Governance without a liability answer is decoration. The framework states a default allocation, disclosed to the user at consent, rebuttable, and meant to be negotiated and insured:
| Failure mode | Primarily liable | Rationale |
|---|---|---|
| Agent acts outside declared scope | Operator / Platform | The deterministic gate is their guarantee |
| Agent acts within scope but against user intent (injection) | Publisher, mitigated by conformance | They chose the model, prompts, and tool design |
| Undisclosed capability, binding, or model change | Publisher, aggravated | A revocation-grade violation |
| Certification negligence | Assessor | That is what the attestation attests |
| In-bound autonomous action the user regrets | User, with cooling-off remedies | The bound was the consent |
Honest limit: this is a default among the parties, not law. But publishing a clear default beats silence, because silence allocates liability to whoever has the worst lawyers, and that is usually the user.
04 · Proof it hangs together
Follow a travel agent, TripWeaver, through its life:
Every step names its building block. If an implementation cannot tell this story for its own agents, the missing step is the gap.
05 · Getting started
Not all nine blocks are needed on day one. A working first implementation is four pieces: the manifest with default-deny, a verified publisher identity bound into it, the deterministic scope gate in front of every action, and runtime-effective revocation. That core already delivers the property the app model cannot: a finite, enforced, revocable blast radius. Consent bounds, certification tiers, the intent monitor, privacy-architected audit, and the liability framework layer on from there.

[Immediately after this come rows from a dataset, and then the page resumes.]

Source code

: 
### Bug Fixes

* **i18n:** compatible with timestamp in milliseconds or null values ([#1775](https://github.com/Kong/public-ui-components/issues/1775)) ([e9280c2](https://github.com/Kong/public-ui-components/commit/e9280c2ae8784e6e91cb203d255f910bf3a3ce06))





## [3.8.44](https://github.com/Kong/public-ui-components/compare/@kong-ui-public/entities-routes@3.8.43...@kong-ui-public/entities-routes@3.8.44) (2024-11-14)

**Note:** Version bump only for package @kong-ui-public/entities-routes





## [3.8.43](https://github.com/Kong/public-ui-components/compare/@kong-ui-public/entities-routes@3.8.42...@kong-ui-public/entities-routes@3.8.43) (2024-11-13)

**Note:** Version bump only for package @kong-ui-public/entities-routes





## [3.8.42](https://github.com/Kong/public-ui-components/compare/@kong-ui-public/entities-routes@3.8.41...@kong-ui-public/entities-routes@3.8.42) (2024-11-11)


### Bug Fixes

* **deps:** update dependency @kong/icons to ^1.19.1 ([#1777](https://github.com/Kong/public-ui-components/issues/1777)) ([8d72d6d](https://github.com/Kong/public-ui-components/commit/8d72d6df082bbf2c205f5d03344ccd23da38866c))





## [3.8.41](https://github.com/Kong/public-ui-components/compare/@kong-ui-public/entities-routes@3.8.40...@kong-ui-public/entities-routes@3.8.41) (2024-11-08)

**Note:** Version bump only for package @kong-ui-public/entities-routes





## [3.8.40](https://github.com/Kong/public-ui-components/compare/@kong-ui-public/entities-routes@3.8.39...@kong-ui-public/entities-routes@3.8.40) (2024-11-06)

Then deploy where nobody's permission is needed: enterprise-managed fleets first (the enterprise is the operator for its own devices, today), voluntary publisher self-declaration as a trust signal next, platform convergence after that, and cross-marketplace certificate portability last.

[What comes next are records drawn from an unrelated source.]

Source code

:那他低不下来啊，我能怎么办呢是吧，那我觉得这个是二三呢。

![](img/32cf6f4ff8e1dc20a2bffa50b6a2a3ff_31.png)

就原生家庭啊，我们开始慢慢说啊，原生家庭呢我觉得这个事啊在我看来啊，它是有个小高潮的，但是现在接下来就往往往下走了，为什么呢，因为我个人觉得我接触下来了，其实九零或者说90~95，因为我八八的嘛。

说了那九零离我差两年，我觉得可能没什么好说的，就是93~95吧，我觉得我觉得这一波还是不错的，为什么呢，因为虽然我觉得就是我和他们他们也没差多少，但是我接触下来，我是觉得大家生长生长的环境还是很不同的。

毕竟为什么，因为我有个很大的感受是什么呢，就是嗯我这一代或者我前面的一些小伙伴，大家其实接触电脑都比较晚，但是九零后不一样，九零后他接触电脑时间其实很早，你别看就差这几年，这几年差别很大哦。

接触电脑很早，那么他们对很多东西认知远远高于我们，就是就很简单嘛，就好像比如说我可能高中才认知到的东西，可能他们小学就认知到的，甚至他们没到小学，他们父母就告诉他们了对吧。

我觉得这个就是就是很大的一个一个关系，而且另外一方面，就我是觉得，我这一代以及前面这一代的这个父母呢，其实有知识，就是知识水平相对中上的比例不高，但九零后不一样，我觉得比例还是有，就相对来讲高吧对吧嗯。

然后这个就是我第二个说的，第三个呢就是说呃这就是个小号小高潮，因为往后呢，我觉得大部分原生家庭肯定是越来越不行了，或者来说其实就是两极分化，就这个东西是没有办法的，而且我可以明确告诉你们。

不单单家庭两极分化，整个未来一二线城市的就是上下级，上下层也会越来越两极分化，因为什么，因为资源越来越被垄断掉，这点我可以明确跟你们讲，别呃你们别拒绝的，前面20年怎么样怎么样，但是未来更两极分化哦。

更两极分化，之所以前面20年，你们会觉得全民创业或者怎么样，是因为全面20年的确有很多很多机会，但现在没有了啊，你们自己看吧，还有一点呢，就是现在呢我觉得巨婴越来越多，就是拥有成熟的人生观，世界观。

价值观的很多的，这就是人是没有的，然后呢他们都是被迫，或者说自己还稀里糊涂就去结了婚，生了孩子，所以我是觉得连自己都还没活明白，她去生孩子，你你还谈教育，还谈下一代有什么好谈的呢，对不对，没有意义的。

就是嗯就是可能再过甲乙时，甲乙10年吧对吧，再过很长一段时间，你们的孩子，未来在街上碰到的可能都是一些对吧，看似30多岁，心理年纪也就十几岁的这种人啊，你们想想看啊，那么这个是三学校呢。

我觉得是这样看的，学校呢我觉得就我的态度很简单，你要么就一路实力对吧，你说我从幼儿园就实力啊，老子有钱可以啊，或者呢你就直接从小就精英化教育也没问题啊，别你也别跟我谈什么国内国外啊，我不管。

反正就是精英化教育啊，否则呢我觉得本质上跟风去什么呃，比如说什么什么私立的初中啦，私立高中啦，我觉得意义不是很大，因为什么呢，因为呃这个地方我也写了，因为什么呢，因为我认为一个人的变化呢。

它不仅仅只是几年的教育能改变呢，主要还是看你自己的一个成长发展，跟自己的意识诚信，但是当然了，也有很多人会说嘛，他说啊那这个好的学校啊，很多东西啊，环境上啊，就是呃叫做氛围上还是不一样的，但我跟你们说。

A governance framework earns credibility by stating what it cannot do. The manifest is static while the threat is dynamic; the architecture answers this by making the blast radius finite and labeling everything inside it as probabilistically managed. Certification risks becoming another Common Criteria, expensive and gamed; the mitigations (tiers, scope-reduction instead of waivers, named tests, the composition rule) are structural, and certification cost is a transparency metric to publish, not assume away. Confirmation fatigue is real, which is why bounds are the consent mechanism. And some problems remain genuinely open: continuous behavioral attestation at acceptable on-device cost, injection detection against adaptive attackers, and how any of this interacts with agency law across jurisdictions.
The agent ecosystem on mobiles is coming either way. The choice on the table is narrower and more urgent: whether its trust machinery is designed with the same care the ecosystem itself will demand. This skeleton, one signed contract, one runtime gate, one lifecycle loop, and an honest account of its own limits, is offered as the starting point.